Am 7. und 8. Dezember wurde im Zentrum für Kultur und Debatten, dem „Roten Haus“ in Sofia, das Stück „Jonathan – ein Stück über Adoptierte“ uraufgeführt. Es handelt sich dabei um das zweite soziale Projekt der Plattform für Dokumentarfilme W/HOD, das in Partnerschaft mit dem Studio für Dokumentartheater VOX POPULI umgesetzt werde.
Mehr über die Aufführung, die mit diversen Vorurteilen aufräumt, erfahren wir von der Anthropologin, Choreographin und Tänzerin Stefani Chandschijska.
„Ursprünglich gehen die Zuschauer davon aus, dass man sie mit traumatisierten Helden konfrontieren wird und machen sich auf traurige Kinder mit verweinten Augen, leere Eisengitterbettchen und ähnliche Klischees gefasst“, sagt Stefani Chandschijska. „Adoption sehen wir aber mit ganz anderen Augen. Wir setzen uns detailliert mit Familien auseinander, in denen ein Kind adoptiert wurde. Wir haben uns mit vielen Adoptiveltern getroffen und uns ihre Stories angehört. Eins sollte man nämlich wissen – die Adoption endet nicht damit, dass man ein Kind aus einem Kinderheim nach Hause nimmt und die entsprechenden juristischen Dokumente unterzeichnet. Das bedeutet nicht, dass man damit der Elternrolle automatisch gewachsen wäre. Vielmehr müssen sich die Adoptiveltern und das von ihnen adoptierte Kind aneinander anpassen, damit eine gesunde Familie zustande kommt“, weiß Stefani Chandschijska zu berichten.
Vor der Wende 1989 wurde das Adoptionsgeheimnis in Bulgarien streng gewahrt. Trotzdem haben Adoptivkinder oft auf traumatische Weise die Wahrheit erfahren – über Nachbarn oder Bekannte, die vorgeben, es gut mit ihnen zu meinen.

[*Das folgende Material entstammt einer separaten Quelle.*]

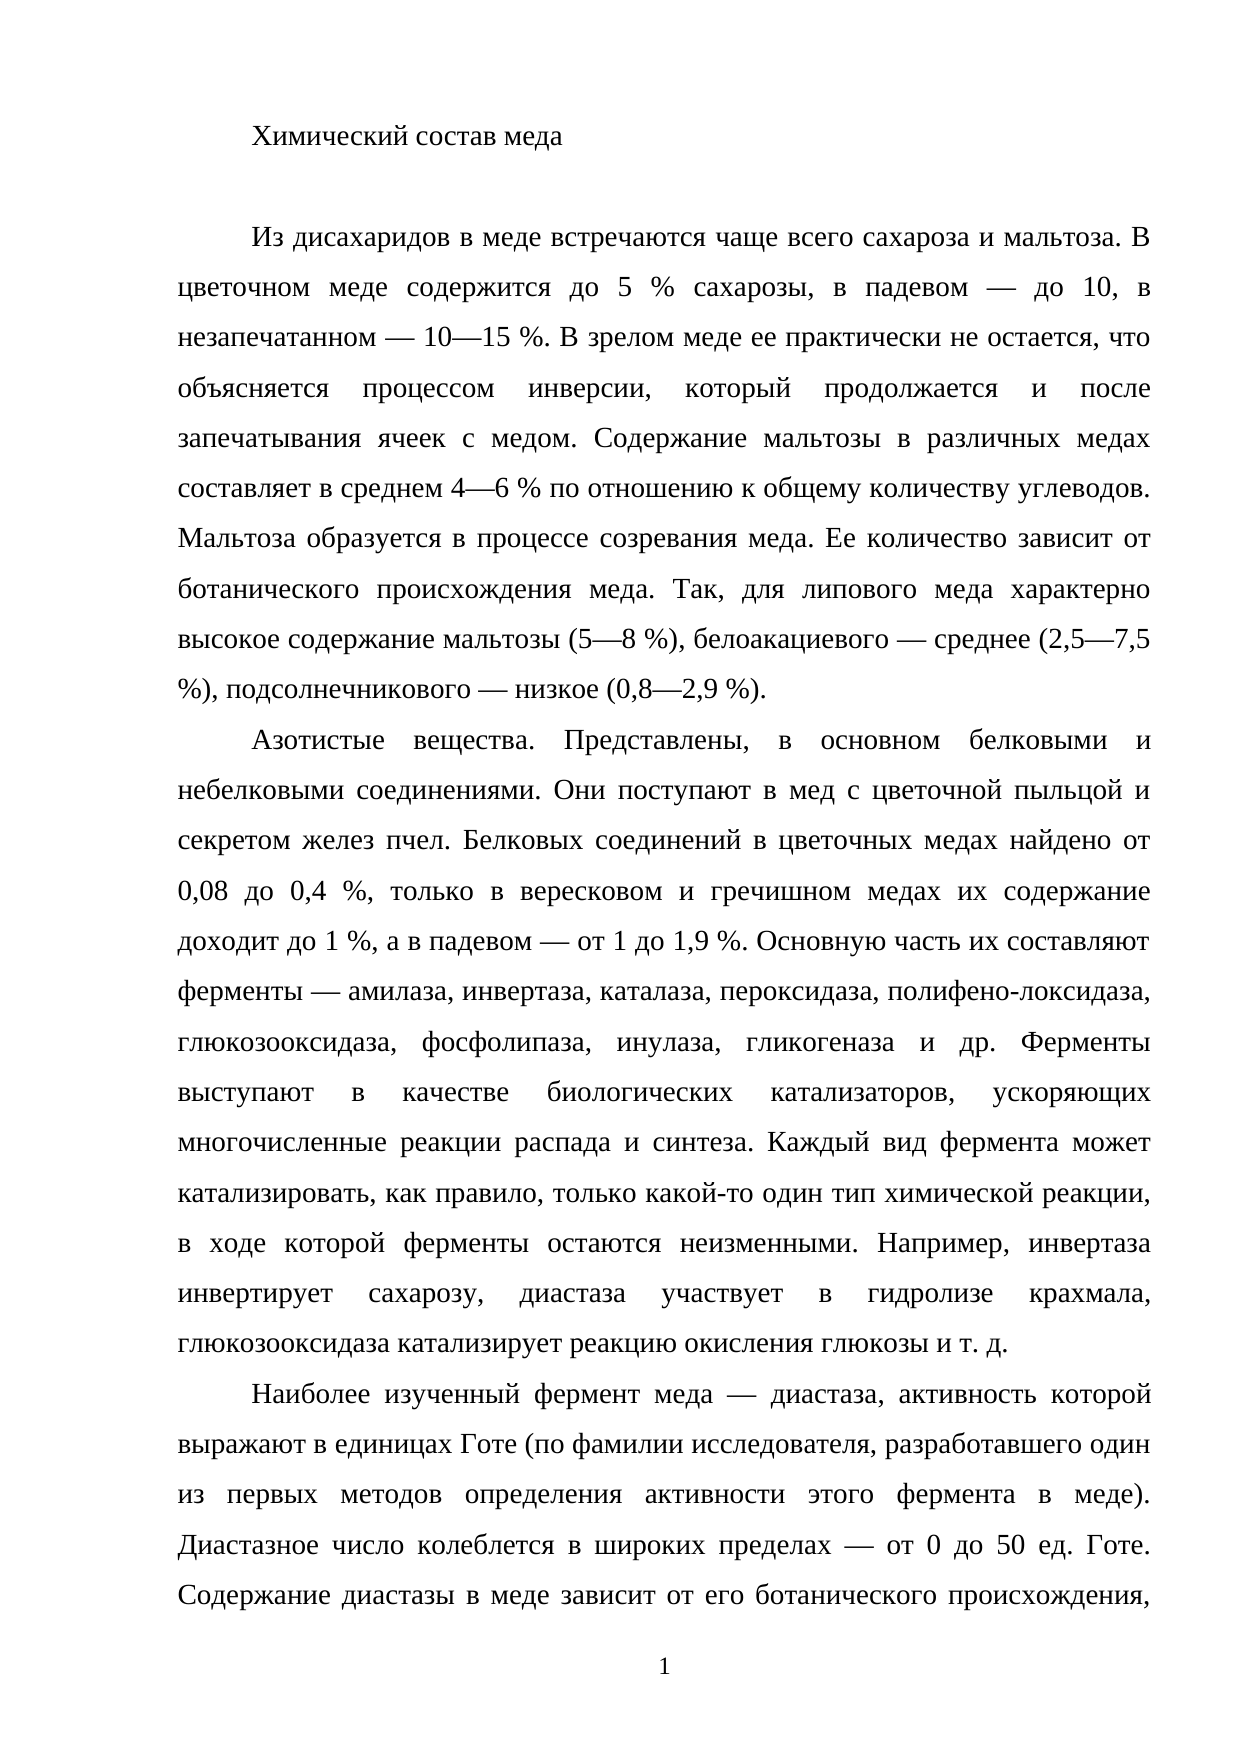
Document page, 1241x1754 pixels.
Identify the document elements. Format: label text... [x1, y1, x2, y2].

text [177, 1376, 1152, 1611]
subtitle Химический состав меда [177, 118, 1152, 152]
text Из дисахаридов в меде встречаются чаще всего сахароза и мальтоза. В цветочном меде содержится до 5 % сахарозы, в падевом — до 10, в незапечатанном — 10—15 %. В зрелом меде ее практически не остается, что объясняется процессом инверсии, который продолжается и после запечатывания ячеек с медом. Содержание мальтозы в различных медах составляет в среднем 4—6 % по отношению к общему количеству углеводов. Мальтоза образуется в процессе созревания меда. Ее количество зависит от ботанического происхождения меда. Так, для липового меда характерно высокое содержание мальтозы (5—8 %), белоакациевого — среднее (2,5—7,5 %), подсолнечникового — низкое (0,8—2,9 %). [177, 219, 1152, 705]
text Азотистые вещества. Представлены, в основном белковыми и небелковыми соединениями. Они поступают в мед с цветочной пыльцой и секретом желез пчел. Белковых соединений в цветочных медах найдено от 0,08 до 0,4 %, только в вересковом и гречишном медах их содержание доходит до 1 %, а в падевом — от 1 до 1,9 %. Основную часть их составляют ферменты — амилаза, инвертаза, каталаза, пероксидаза, полифено-локсидаза, глюкозооксидаза, фосфолипаза, инулаза, гликогеназа и др. Ферменты выступают в качестве биологических катализаторов, ускоряющих многочисленные реакции распада и синтеза. Каждый вид фермента может катализировать, как правило, только какой-то один тип химической реакции, в ходе которой ферменты остаются неизменными. Например, инвертаза инвертирует сахарозу, диастаза участвует в гидролизе крахмала, глюкозооксидаза катализирует реакцию окисления глюкозы и т. д. [177, 722, 1152, 1359]
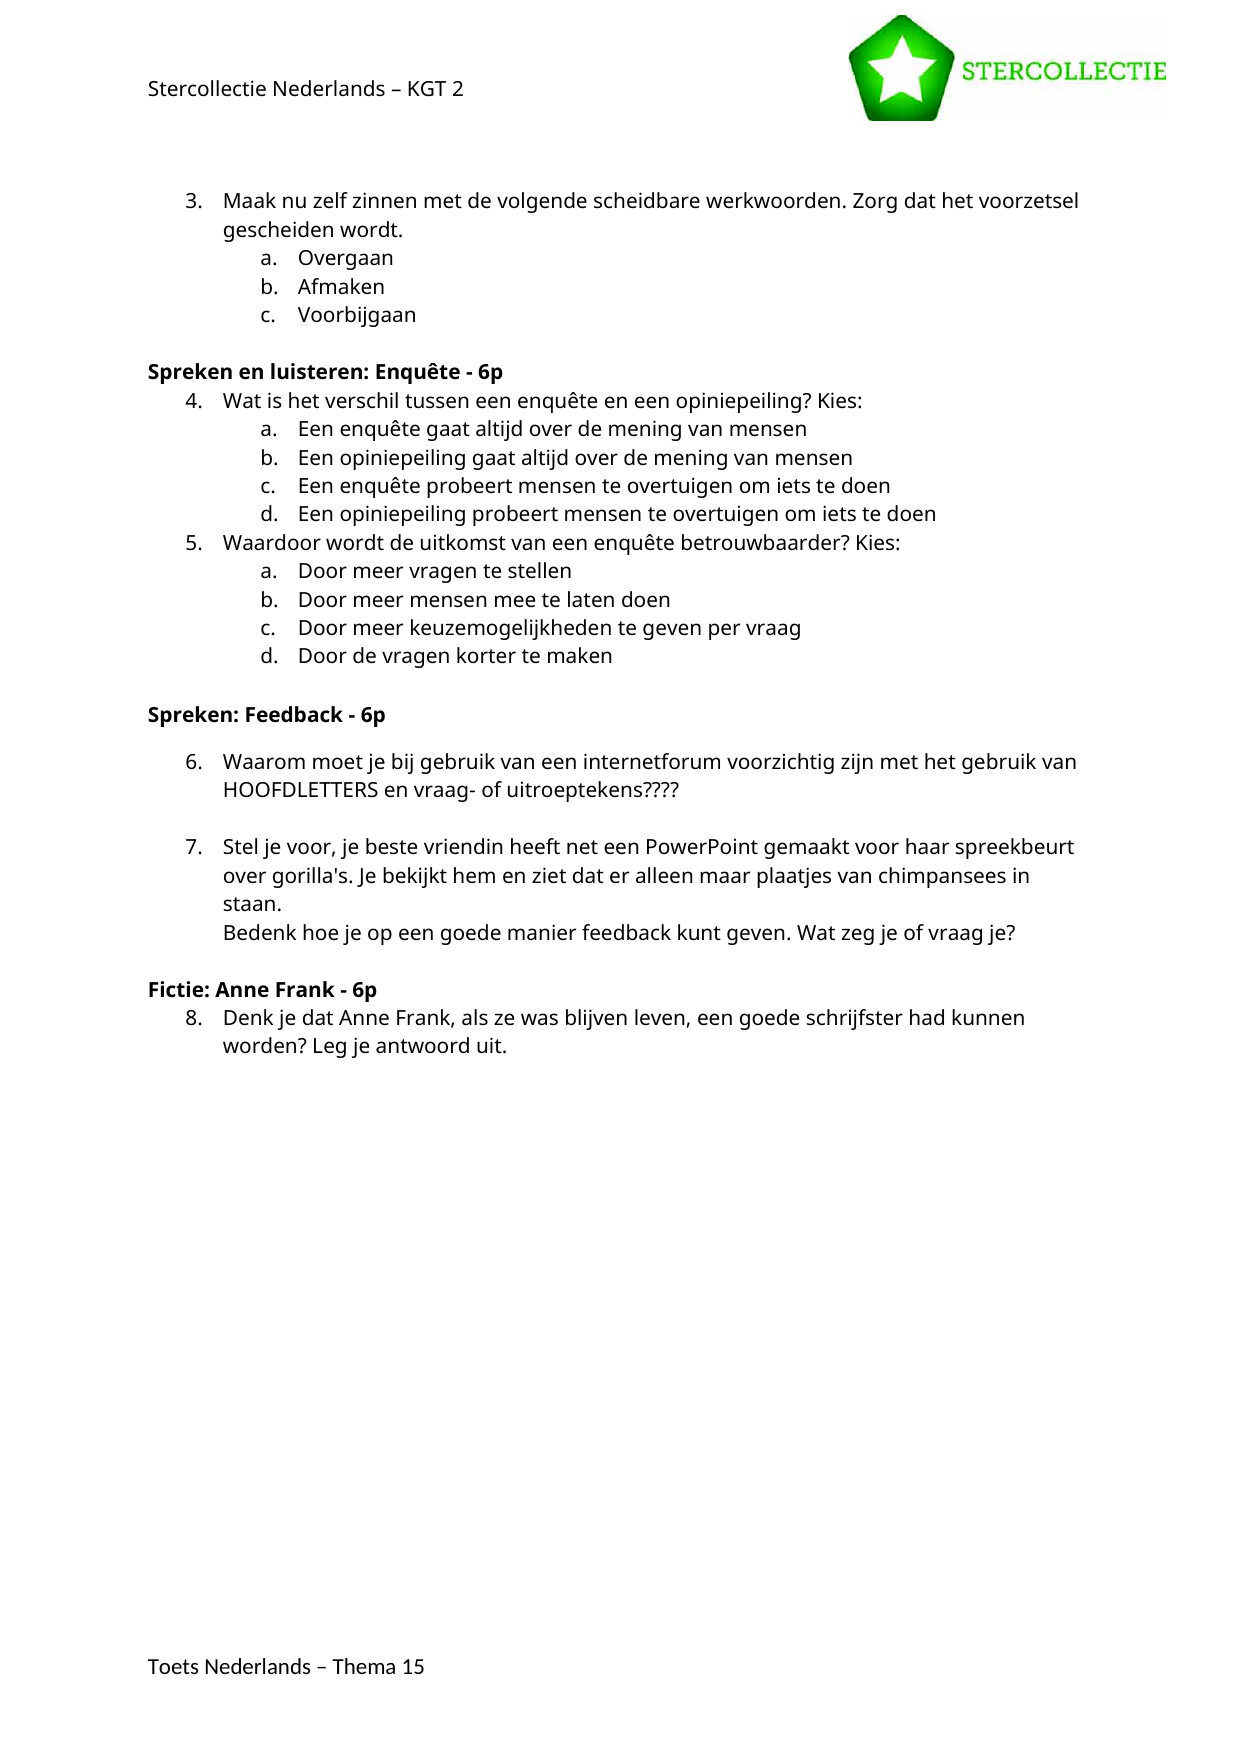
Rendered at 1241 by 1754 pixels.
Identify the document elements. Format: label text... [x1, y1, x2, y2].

picture [848, 15, 1166, 121]
list Wat is het verschil tussen een enquête en een opiniepeiling? Kies: [185, 386, 1093, 414]
list Een enquête probeert mensen te overtuigen om iets te doen [260, 471, 1093, 499]
list Een opiniepeiling gaat altijd over de mening van mensen [260, 443, 1093, 471]
text Spreken: Feedback - 6p [148, 700, 1093, 728]
list Waarom moet je bij gebruik van een internetforum voorzichtig zijn met het gebruik van HOOFDLETTERS en vraag- of uitroeptekens???? [185, 747, 1093, 804]
list Door meer keuzemogelijkheden te geven per vraag [260, 613, 1093, 642]
list Door meer vragen te stellen [260, 556, 1093, 585]
list Een opiniepeiling probeert mensen te overtuigen om iets te doen [260, 499, 1093, 528]
list Overgaan [260, 243, 1093, 272]
text Bedenk hoe je op een goede manier feedback kunt geven. Wat zeg je of vraag je? [223, 918, 1093, 946]
list Denk je dat Anne Frank, als ze was blijven leven, een goede schrijfster had kunnen worden? Leg je antwoord uit. [185, 1003, 1093, 1060]
list Waardoor wordt de uitkomst van een enquête betrouwbaarder? Kies: [185, 528, 1093, 556]
list Een enquête gaat altijd over de mening van mensen [260, 414, 1093, 443]
list Door de vragen korter te maken [260, 642, 1093, 700]
list Door meer mensen mee te laten doen [260, 585, 1093, 613]
text Fictie: Anne Frank - 6p [148, 975, 1093, 1003]
text Spreken en luisteren: Enquête - 6p [148, 357, 1093, 386]
list Stel je voor, je beste vriendin heeft net een PowerPoint gemaakt voor haar spreekbeurt over gorilla's. Je bekijkt hem en ziet dat er alleen maar plaatjes van chimpansees in staan. [185, 832, 1093, 918]
list Voorbijgaan [260, 300, 1093, 329]
list Maak nu zelf zinnen met de volgende scheidbare werkwoorden. Zorg dat het voorzetsel gescheiden wordt. [185, 187, 1093, 243]
list Afmaken [260, 272, 1093, 300]
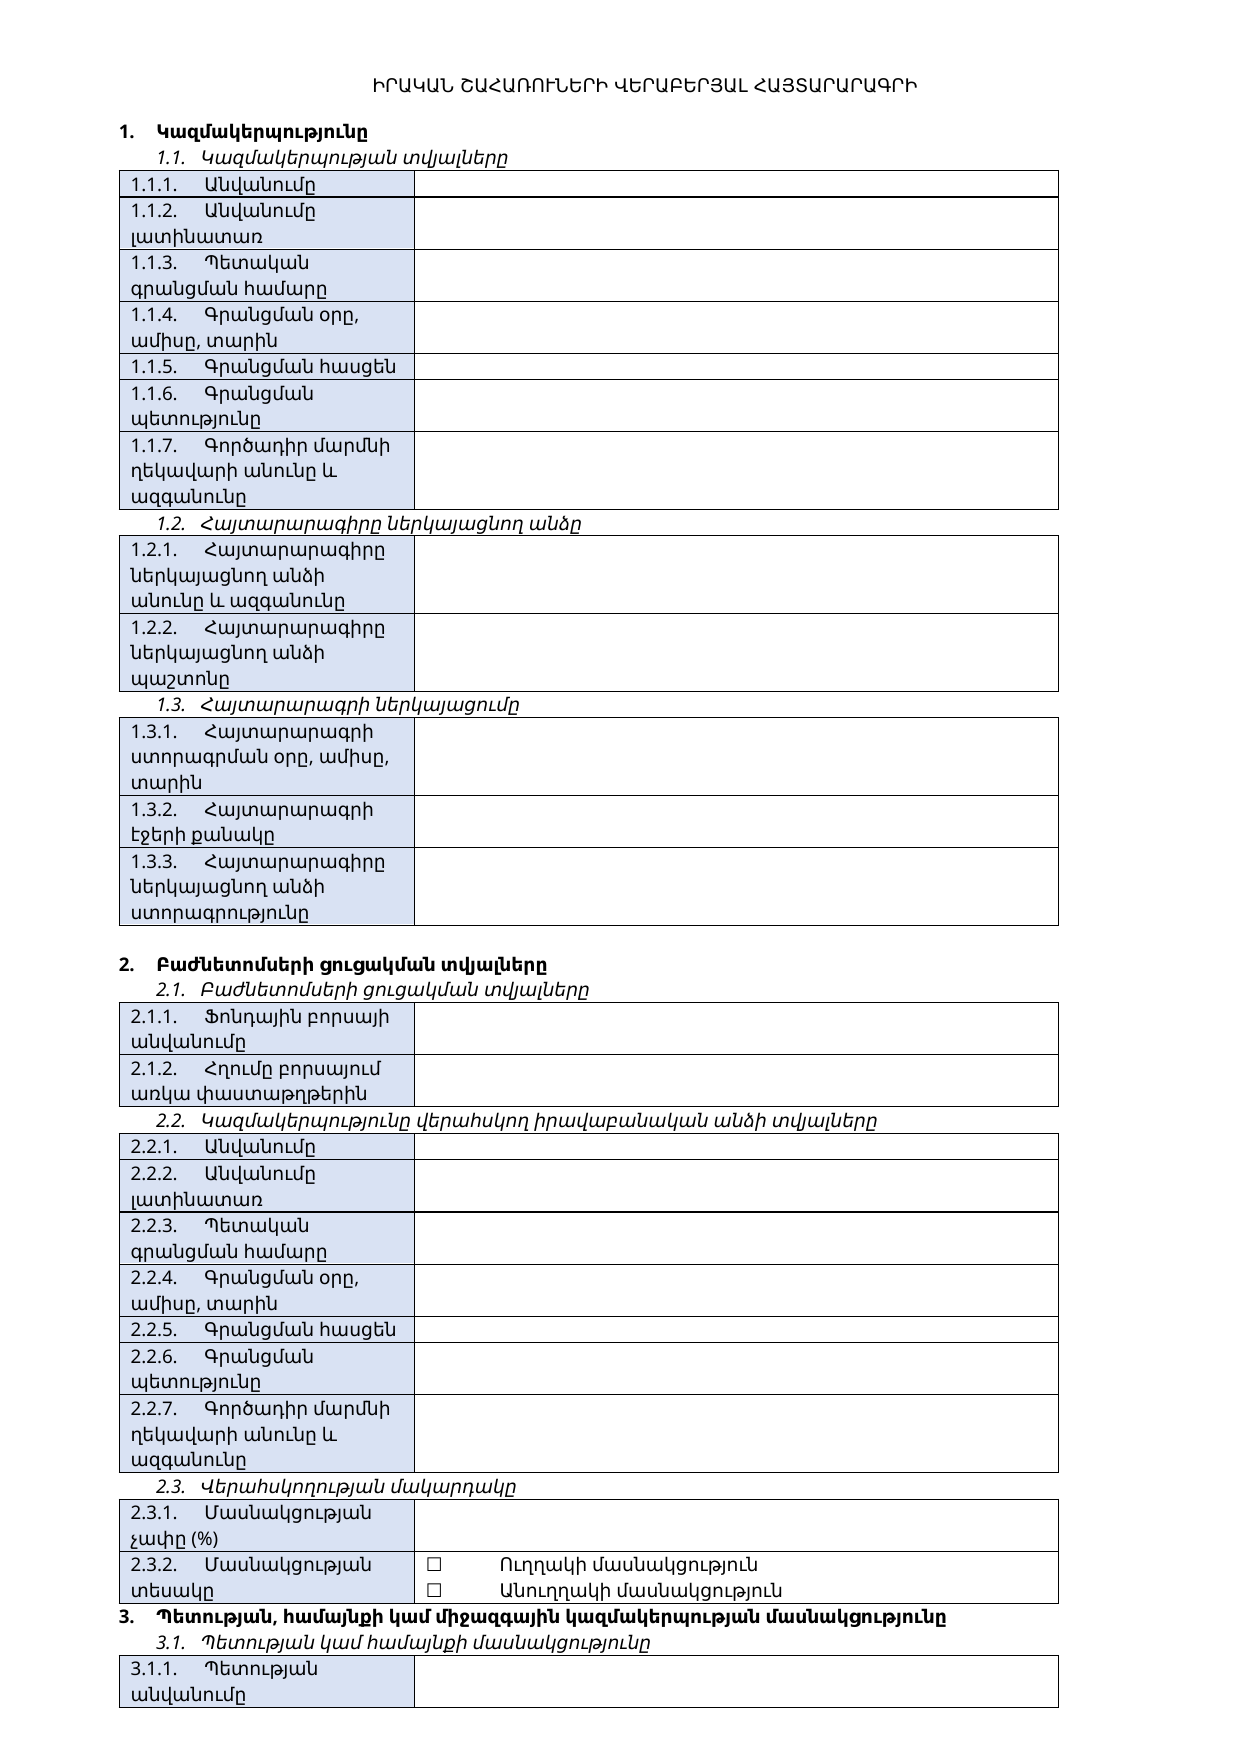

„Die heutigen Eltern haben meiner Ansicht nach eine Kultur, die Sinn macht – von Anfang an belügen sie nie das Kind, das sie adoptiert haben“, meint Stefani Chandschijska. „Man behandelt die Kinder mit Achtung. Selbst wenn sie ganz klein sind, kann man ihnen behutsam und klar die Wahrheit über ihre Herkunft mitteilen, ohne dass die Familie dabei in die Brüche geht. Ganz im Gegenteil – eine Familie, in der man sich die Wahrheit sagt, ist stabil und alles ist transparent. Wenn wir vor Ort arbeiten, treffen wir auf zwei Extreme – entweder wachsen adoptierte Kinder in Familien auf, ohne zu wissen, dass das nicht ihre leiblichen Eltern sind oder aber in Familien, wo vom ersten Tag an Klarheit herrscht.“
Was steckt hinter dem Ausdruck „verbatim“? Aus dem Lateinischen übersetzt bedeutet das so viel wie wortwörtlich. Warum müssen die Erzählungen über Adoption wortwörtlich wiedergegeben werden?
„Wir stützen uns auf die Verbatim-Methode, weil sie es unserem Publikum ermöglicht, Stimmen zu hören, die es sonst vermutlich nicht vernehmen würde“, erläutert Stefani Chandschijska. „Es handelt sich dabei um Interviews, die im Audioformat aufgezeichnet wurden und von denen wir die Quintessenz herauskristallisiert haben. Darin kommt die Haltung des Befragten am besten zum Ausdruck. Wir engagieren uns damit, ihre Worte nicht aus dem Kontext zu reißen.“
Während der Aufführung haben die Schauspieler Kopfhörer auf, über die sie die Offenbarungen der Interviewten im MP3-Format hören und wortwörtlich wiedergeben. “So animieren wir die Schauspieler, den Menschen, dessen Monolog sie wiedergeben, ganz nah zu sein und ihre Wahrheit nachzuempfinden“, sagt Stefani Chandschijska und weiter:
„Diese Familien sind versteckte Helden, die unter uns leben. Sie führen meiner Ansicht nach ein sehr schönes und natürliches Leben. Ich kann nicht behaupten, dass das für alle zutrifft, doch zumindest stimmt das in jenen Fällen, die wir gesehen haben. Die Adoptiveltern müssen einen schweren Weg zurücklegen, sich vom eigenen Ich und ihrem Egoismus abkehren, damit letztendlich das Wunder Familie zustande kommen kann. Ich sehe das durchaus als Wunder an und schätze mich glücklich, wenn ich auf solche Wunder treffe“, sagte abschließend Stefani Chandschisjka.